Deno/TypeScript Scripting vs Alternatives

  • Several commenters see Deno (and TS) as an excellent scripting environment: easy imports by file path, single-file scripts with dependencies, good tooling; some claim it’s “much better than shell” and notably better than Python for this.
  • Counterpoint: some dislike TS syntax for scripting (async/await noise, JS warts) and argue Python (especially with uv script dependencies) or PowerShell can serve the same role.
  • Other JS/TS-based tools mentioned: zx, Bun’s shell, Dax (used in the article), and custom languages like Rad built explicitly for CLIs.

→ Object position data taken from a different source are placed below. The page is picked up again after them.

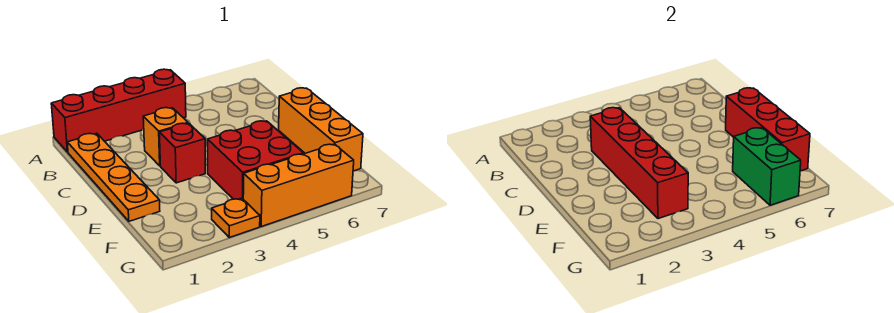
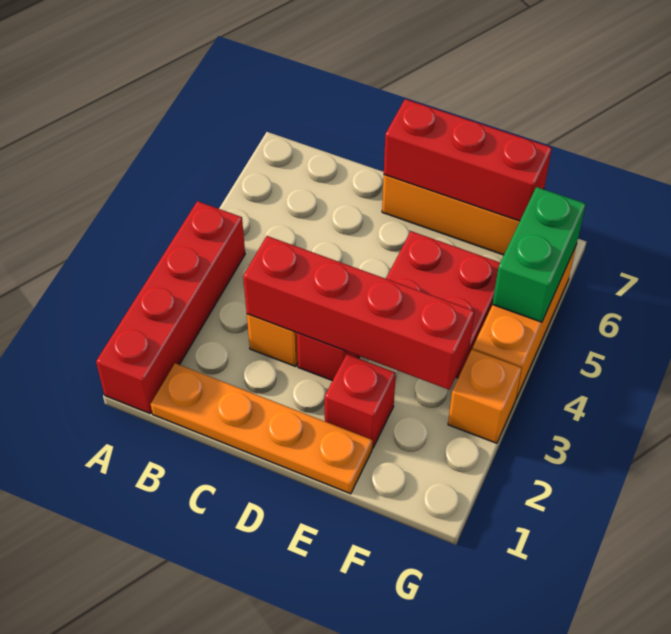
none -> red 1x1 brick [325,354,396,448]
green 1x2 brick [733,128,801,205] -> green 1x2 brick turned to [493,187,586,322]
orange 1x1 plate [212,198,260,237] -> orange 1x1 brick [448,350,522,443]

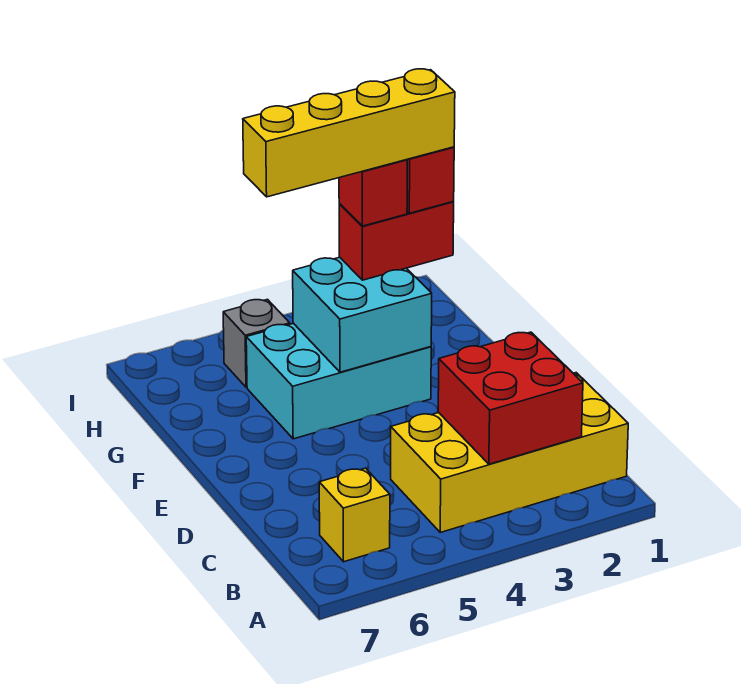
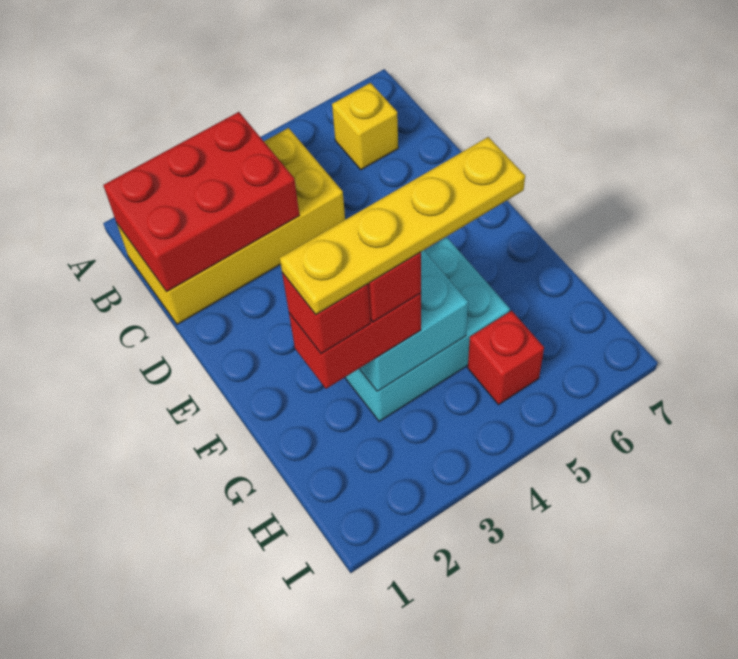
red 2x2 brick [438,332,583,464] -> red 2x3 brick [103,112,299,292]
yellow 1x4 brick [243,69,455,197] -> yellow 1x4 plate [280,137,525,315]
grey 1x1 brick [223,299,290,387] -> red 1x1 brick [468,311,544,405]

Shell, Bash, and Longevity

  • One camp: shell is great for one-liners and process composition but becomes painful with conditionals, loops, and string handling.
  • Others defend Bash (or POSIX sh) as the most robust “glue” long-term: ubiquitous, still running decades later, and fine if you know its pitfalls and use tools like ShellCheck.
  • Cross‑platform scripts are highlighted as tricky: differences across Linux/macOS/Windows and non-standard utilities (e.g., uuidgen).

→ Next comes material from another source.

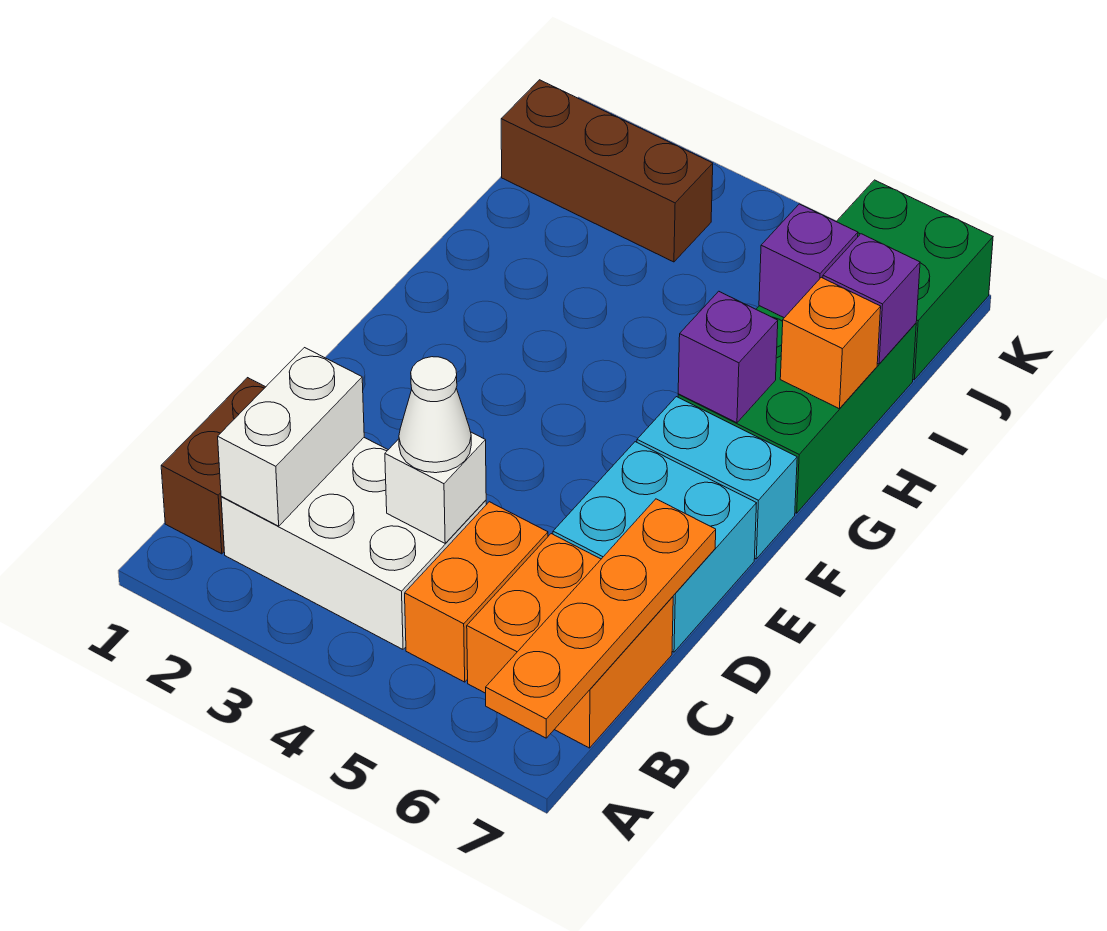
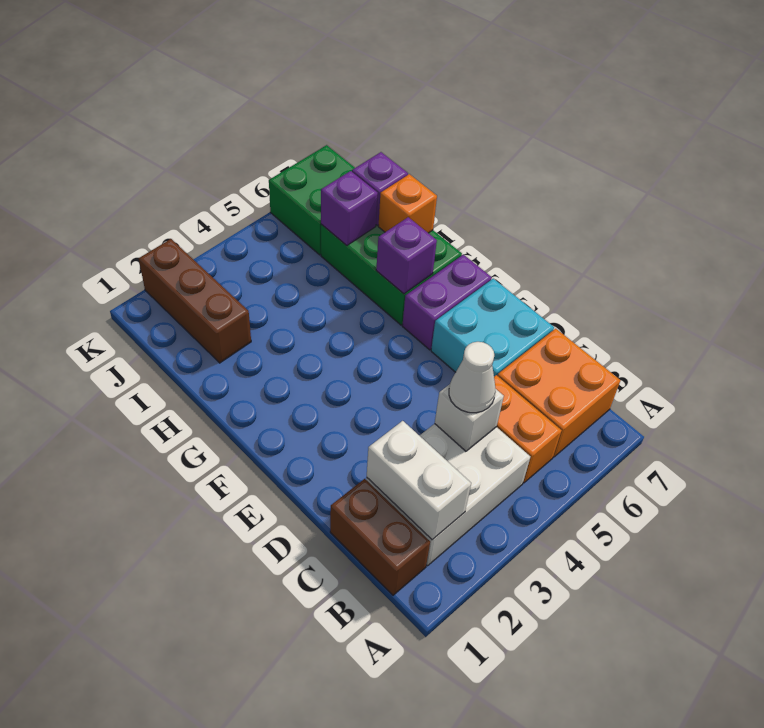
orange 1x4 plate [486,499,716,738] -> none
cyan 1x2 brick [637,397,797,559] -> purple 1x2 brick [402,255,492,350]
brown 1x3 brick [501,80,713,262] -> brown 1x3 brick turned to [139,239,251,363]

What “Make.ts” Is (and Isn’t)

  • Some initially assume it’s a Make replacement; others clarify it’s really “a consistent scratchpad file for commands,” not dependency-tracked builds.
  • Debate over whether this is over‑engineering versus just putting commands in .sh files or a Makefile; critics say the stated use case (avoiding shell history) doesn’t justify TS + Deno.

Task Runners and Entry Points

  • Alternatives discussed: Make, Just, mise (tasks + runtimes), npm/deno “scripts/tasks,” and project‑local TS/JS/Bash files.
  • Many prefer a single recognizable entrypoint (Makefile, Justfile, package.json, mise.toml) over ad‑hoc scripts scattered around.

History and Shell UX Aids

  • Several suggest improving shell/history instead of switching languages: fzf (fuzzy history search), atuin (global history sync), zoxide, fd, ripgrep.
  • Others mention readline/zsh shortcuts to edit the current command in an editor and then execute it.

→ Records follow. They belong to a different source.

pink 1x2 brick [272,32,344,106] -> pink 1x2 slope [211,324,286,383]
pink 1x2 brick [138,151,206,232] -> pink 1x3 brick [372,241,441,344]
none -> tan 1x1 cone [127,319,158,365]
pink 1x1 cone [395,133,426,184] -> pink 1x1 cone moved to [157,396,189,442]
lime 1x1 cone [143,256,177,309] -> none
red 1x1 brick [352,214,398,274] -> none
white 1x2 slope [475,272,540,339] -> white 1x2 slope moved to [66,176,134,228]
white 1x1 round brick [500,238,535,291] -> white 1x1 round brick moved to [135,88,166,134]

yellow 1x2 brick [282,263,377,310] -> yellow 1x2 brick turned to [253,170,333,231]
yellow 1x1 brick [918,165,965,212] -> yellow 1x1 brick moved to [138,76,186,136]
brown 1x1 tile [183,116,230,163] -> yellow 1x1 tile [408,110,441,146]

Versioning and “Proper” Scripts

  • Tension between treating these scripts as personal, ephemeral tools (hard‑coded paths, secrets, workflow assumptions) vs. checking them into git and sharing.
  • Some advocate a two‑tier approach: scratch scripts vs. promoted, documented tasks.

Meta: Human vs LLM Writing

  • Multiple commenters appreciate the post’s clearly human, opinionated, concise style and contrast it with formulaic “AI slop,” reflecting growing sensitivity to LLM‑generated content.